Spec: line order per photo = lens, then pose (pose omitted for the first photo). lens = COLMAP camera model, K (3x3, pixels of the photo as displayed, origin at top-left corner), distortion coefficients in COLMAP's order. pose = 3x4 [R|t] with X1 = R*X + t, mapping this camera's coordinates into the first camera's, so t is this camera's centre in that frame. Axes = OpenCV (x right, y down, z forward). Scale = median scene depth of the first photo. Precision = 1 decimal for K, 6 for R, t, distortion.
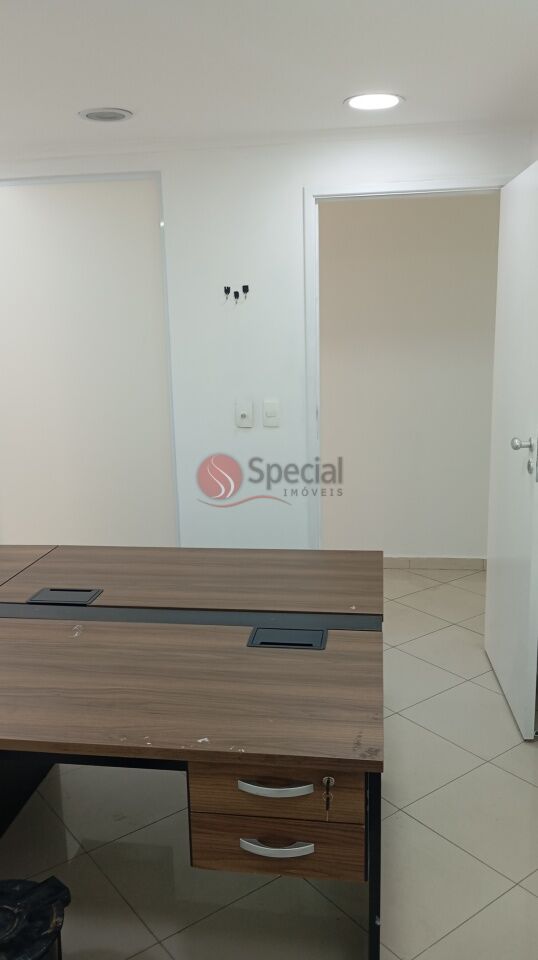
lens RADIAL K [[773.6, 0, 269.0], [0, 773.6, 480.0], [0, 0, 1]] dist [0.011159, -0.053972]
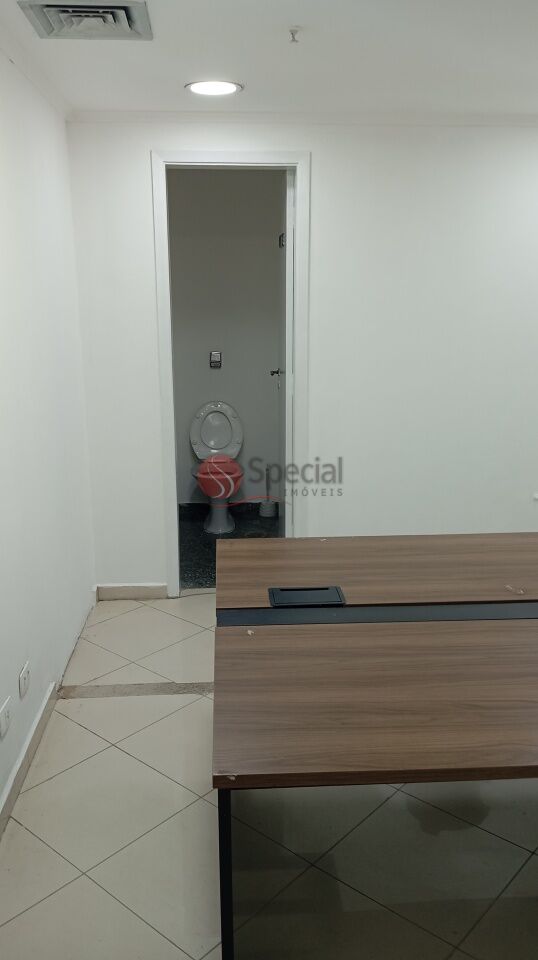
lens RADIAL K [[773.6, 0, 269.0], [0, 773.6, 480.0], [0, 0, 1]] dist [0.011159, -0.053972]
pose [[-0.980061, 0.077277, -0.183054, 0.254143], [-0.008690, 0.903722, 0.428032, -0.384732], [0.198507, 0.421088, -0.885031, 1.857423]]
+-------+
Copy all of the lines above word for word, leaving the pictures out of your answer.

Completed task:
Spec: line order per photo = lens, then pose (pose omitted for the first photo). lens = COLMAP camera model, K (3x3, pixels of the photo as displayed, origin at top-left corner), distortion coefficients in COLMAP's order. pose = 3x4 [R|t] with X1 = R*X + t, mapping this camera's coordinates into the first camera's, so t is this camera's centre in that frame. Axes = OpenCV (x right, y down, z forward). Scale = median scene depth of the first photo. Precision = 1 decimal for K, 6 for R, t, distortion.
lens RADIAL K [[773.6, 0, 269.0], [0, 773.6, 480.0], [0, 0, 1]] dist [0.011159, -0.053972]
lens RADIAL K [[773.6, 0, 269.0], [0, 773.6, 480.0], [0, 0, 1]] dist [0.011159, -0.053972]
pose [[-0.980061, 0.077277, -0.183054, 0.254143], [-0.008690, 0.903722, 0.428032, -0.384732], [0.198507, 0.421088, -0.885031, 1.857423]]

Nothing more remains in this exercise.